• WORK REQUEST A:
In the passage on the American Jewish community, what appeared on the banner at the Pittsburgh Post-Gazette?

• SOURCE PASSAGE:
It’s too early too, and no doubt wheels are going to come of the American Jewish bus in the weeks and months ahead. But I would like to suggest that at this moment, the entire American Jewish community is going through something of a “stress test” that banks undergo from time to time. I found this definition online: a “bank stress test is an analysis conducted under hypothetical unfavorable economic scenarios, such as a deep recession or financial crisis, designed to determine whether a bank has enough capital to withstand the impact of adverse economic developments.”
This is a non-lachrymose thought, which is that American Jewish community in all of its component parts or organs are actively doubling down, doubling down on anti-Semitism, doubling down on the liberal public sphere represented by the media, doubling down on the synagogue, on America, doubling down on Israel, doubling down on progressive values, doubling down neoconservative principles, and doubling down on politics and affective revulsion.
Anti-Semitism is now again at the center of American Jewish discourse. The idea that anti-Semitism is some swampy thing from the past has been challenged by the sudden and rude appearance of Trump and Trumpism, and the gross collapse of the GOP in the face of Trump and Trumpism. American Jews are now faced with the terrifying fact that half of the American political class is in complete thrall to racism and to white ethno-nationalism. American Jews know instinctively that these hatreds always come back to bite Jews. More than harassment, abuse, and social prejudice, as has been noted, this is the largest act of murder directed against Jews in this country, an act of mass murder under an adverse set of social and political conditions.
I do not want to play into an anti-Semitic caricature, but the liberal press has been magnificent, by which I mean the so-called mainstream media, the Jewish press, and social media platforms where matters about anti-Semitism and racism have been aired out and in full. I can’t speak for Fox News and rightwing talk radio, but the liberal press has not taken their eye of these problem. No, the mainstream media is not controlled by the Jews. But it has proven itself to be a pillar of the liberal democracy and the liberal democratic public sphere upon which Jewish life has depended in this country. Particularly stirring was the appearance of the Kaddish on the banner at the Pittsburgh Post-Gazette was stirring, as were the words of the prayer intoned on television newscasts throughout the course of the week. Of mention too is the genuine and blanket warmth expressed for the Jewish community by mainstream media outlets. Simply put, the mainstream media has been a safe-space for American Jews at this moment of extreme trouble and peril.

(Saved data entries)
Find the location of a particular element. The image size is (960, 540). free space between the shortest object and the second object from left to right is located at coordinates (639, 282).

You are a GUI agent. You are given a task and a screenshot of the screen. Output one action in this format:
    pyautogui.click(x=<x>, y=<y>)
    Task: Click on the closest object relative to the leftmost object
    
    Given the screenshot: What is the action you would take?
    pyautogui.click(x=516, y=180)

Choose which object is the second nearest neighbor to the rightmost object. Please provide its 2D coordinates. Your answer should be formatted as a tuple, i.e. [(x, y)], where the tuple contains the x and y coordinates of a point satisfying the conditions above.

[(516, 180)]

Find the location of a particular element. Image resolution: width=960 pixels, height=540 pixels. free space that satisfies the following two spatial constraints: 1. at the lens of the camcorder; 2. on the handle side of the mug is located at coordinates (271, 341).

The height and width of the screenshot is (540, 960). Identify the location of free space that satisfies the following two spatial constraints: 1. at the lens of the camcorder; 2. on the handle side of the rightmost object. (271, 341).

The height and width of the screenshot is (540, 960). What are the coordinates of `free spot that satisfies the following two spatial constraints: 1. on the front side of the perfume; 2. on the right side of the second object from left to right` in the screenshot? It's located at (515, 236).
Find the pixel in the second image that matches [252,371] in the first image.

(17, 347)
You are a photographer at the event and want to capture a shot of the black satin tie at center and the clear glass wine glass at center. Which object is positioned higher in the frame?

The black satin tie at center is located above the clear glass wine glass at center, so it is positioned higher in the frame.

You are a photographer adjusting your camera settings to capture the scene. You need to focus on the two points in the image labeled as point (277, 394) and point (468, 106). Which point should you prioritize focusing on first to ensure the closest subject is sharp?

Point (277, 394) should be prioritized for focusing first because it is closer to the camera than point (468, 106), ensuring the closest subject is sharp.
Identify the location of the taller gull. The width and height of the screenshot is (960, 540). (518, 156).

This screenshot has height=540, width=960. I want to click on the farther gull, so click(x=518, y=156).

• WORK REQUEST B:
In the records, rewrite the lines from the one holding "You are a GUI" through the one holding "[(516, 180)]", inclusive, with "object" changed to "item" and everything else unchanged. Return only those lines.

• YOUR RESPONSE A:
The Kaddish.

• YOUR RESPONSE B:
You are a GUI agent. You are given a task and a screenshot of the screen. Output one action in this format:
    pyautogui.click(x=<x>, y=<y>)
    Task: Click on the closest item relative to the leftmost item
    
    Given the screenshot: What is the action you would take?
    pyautogui.click(x=516, y=180)

Choose which item is the second nearest neighbor to the rightmost item. Please provide its 2D coordinates. Your answer should be formatted as a tuple, i.e. [(x, y)], where the tuple contains the x and y coordinates of a point satisfying the conditions above.

[(516, 180)]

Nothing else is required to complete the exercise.